The losses Napocor absorbed, for instance, were a consequence of a policy decision for government to insulate consumers from the rising costs of generating electric power. Surely, there can be a reasoned debate on the viability of subsidizing power costs.

As a fiscal conservative, my first reaction will be to say no to power subsidies. When the full generation costs are passed on to the direct user of power, this will encourage prudence on the part of users. It will also prevent the poor, who use less power, to pay for the electricity consumption of the rich by way of diminished spending for education and health care.

But I do understand that there could be both macroeconomic and political reasons for such subsidies. The macroeconomic reason is that excessively high power costs could force even more energy-intensive industries to shut down, adding to job losses and inflicting greater costs to the economy. The political reason is self-evident: beyond a certain threshold, power costs could spark riots in the streets.

With the second highest power rate regime in our part of the world, our industrial sector has evaporated. The long-term solution is to reform our “power mix”, weaning away from diesel and coal plants and possibly moving towards nuclear plants to provide baseload capacity. But that, too, is a tempestuous policy debate.

_EXERCISE PROMPT_
In the passage on power subsidies, why does the writer, as a fiscal conservative, first lean toward rejecting them? Answer in one to three sentences.

(Records from a data collection)
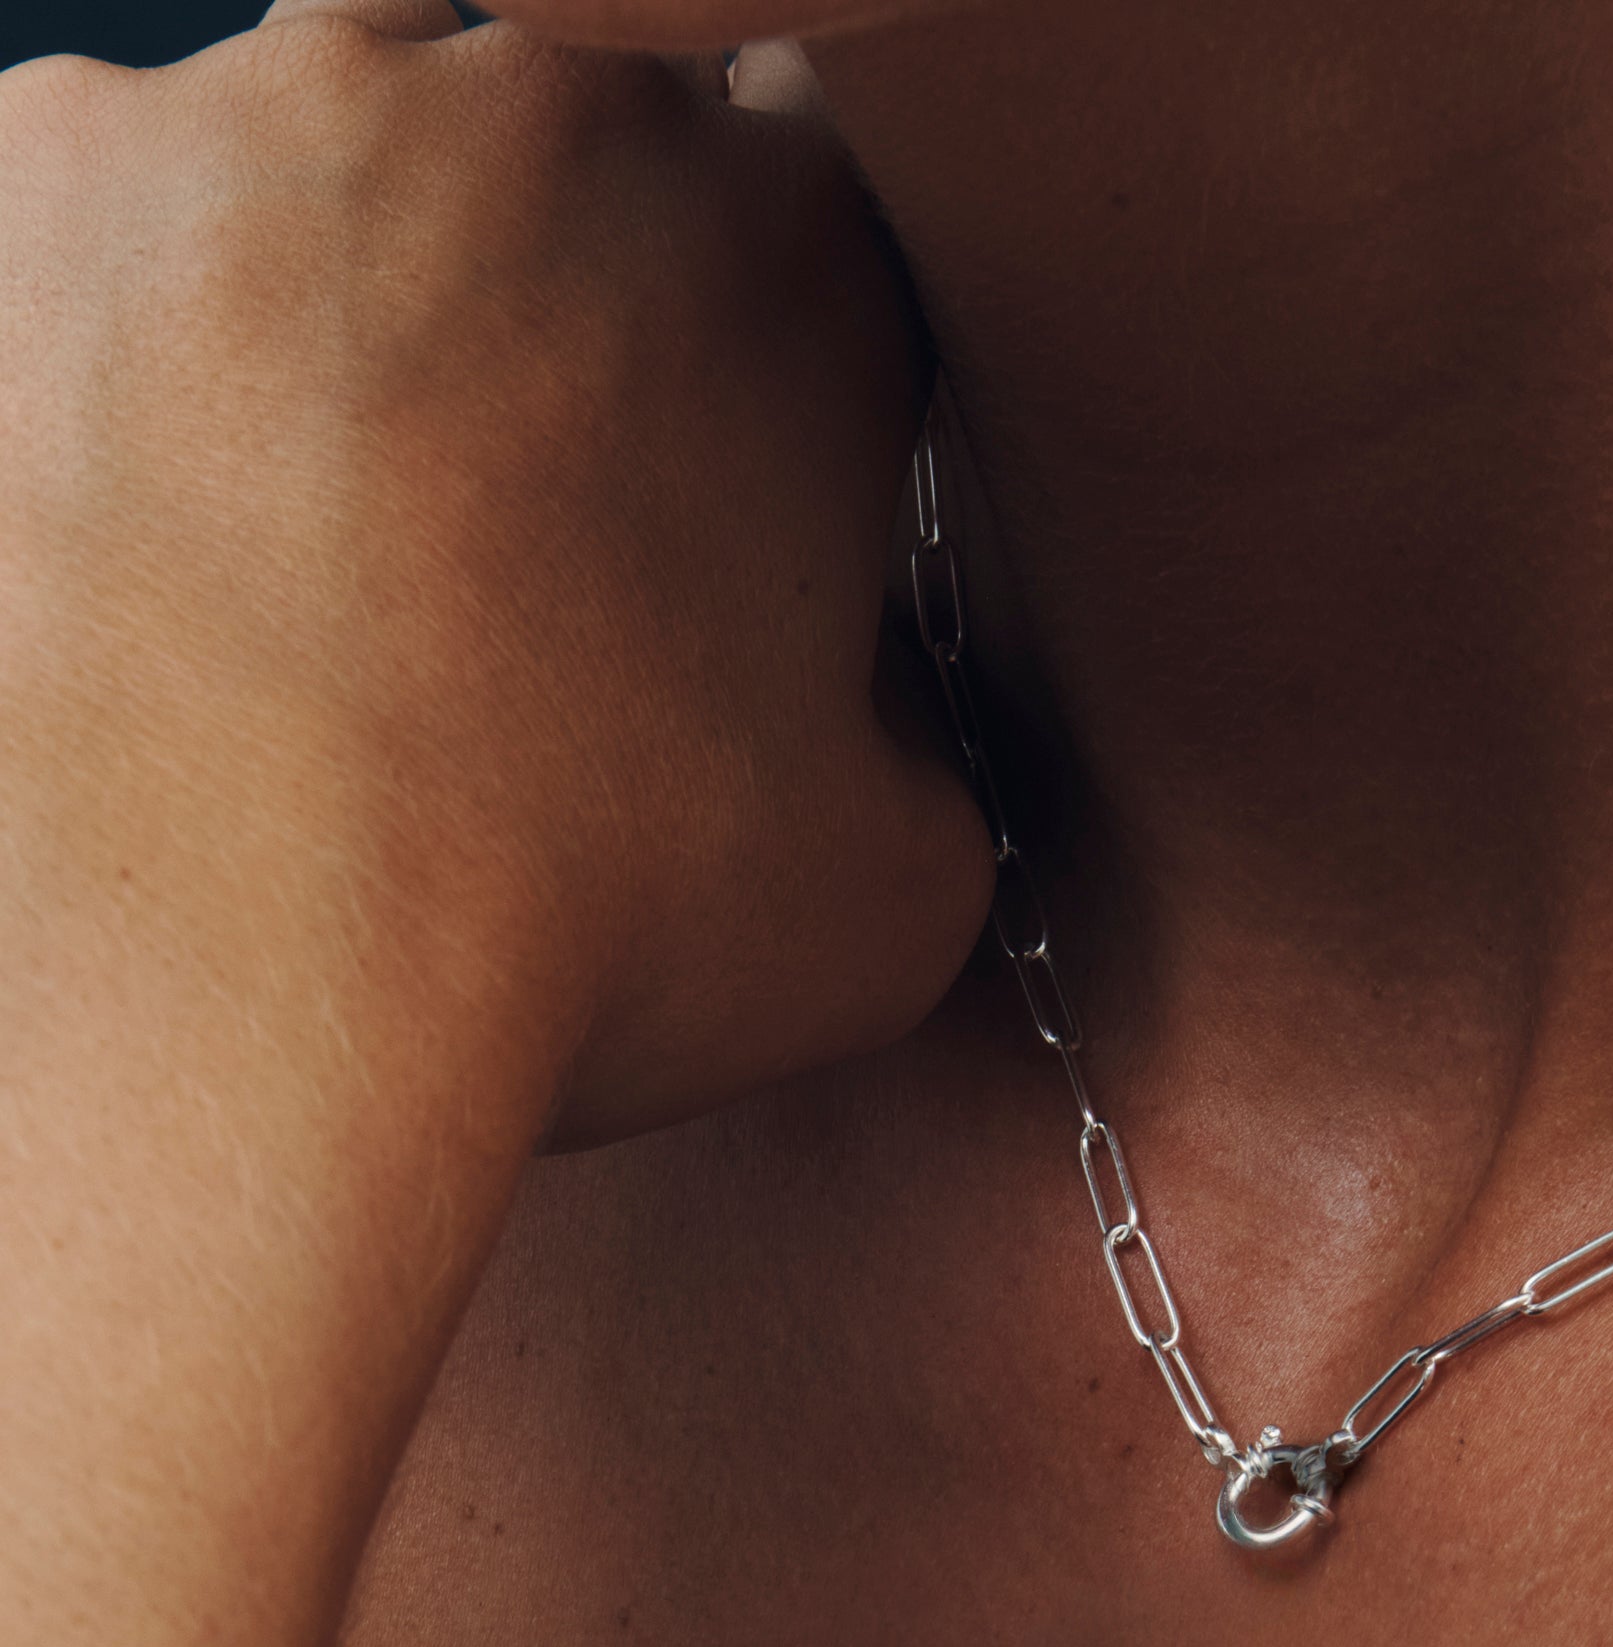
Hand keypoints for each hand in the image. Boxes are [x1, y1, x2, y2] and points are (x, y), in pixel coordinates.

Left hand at [0, 2, 990, 1143]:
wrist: (224, 964)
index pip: (812, 215)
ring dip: (347, 296)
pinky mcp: (46, 166)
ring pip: (339, 153)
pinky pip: (108, 210)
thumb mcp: (888, 890)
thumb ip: (920, 738)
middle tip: (514, 551)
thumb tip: (867, 722)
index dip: (758, 368)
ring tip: (320, 535)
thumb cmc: (566, 922)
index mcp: (802, 261)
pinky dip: (129, 339)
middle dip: (552, 314)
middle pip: (571, 158)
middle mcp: (555, 118)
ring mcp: (284, 113)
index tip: (707, 501)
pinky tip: (154, 526)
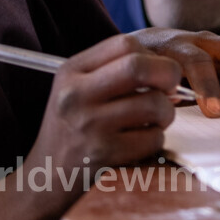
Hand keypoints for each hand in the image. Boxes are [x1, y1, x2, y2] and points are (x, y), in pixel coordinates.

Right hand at [23, 34, 182, 212]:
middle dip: (168, 74)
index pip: (124, 44)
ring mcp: (90, 125)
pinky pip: (152, 137)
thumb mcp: (78, 88)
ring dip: (166, 112)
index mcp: (71, 71)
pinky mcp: (104, 154)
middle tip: (172, 88)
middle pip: (139, 67)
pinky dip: (157, 138)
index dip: (152, 54)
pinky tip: (142, 141)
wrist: (47, 176)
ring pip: (153, 103)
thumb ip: (115, 70)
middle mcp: (76, 94)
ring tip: (156, 119)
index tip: (158, 70)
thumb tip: (168, 69)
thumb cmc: (72, 128)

_ANSWER SECTION_
Passing the full cost of generation on to the direct user of power would encourage users to be prudent. It would also keep the poor, who use less power, from paying for the electricity use of the rich through reduced spending on education and health care.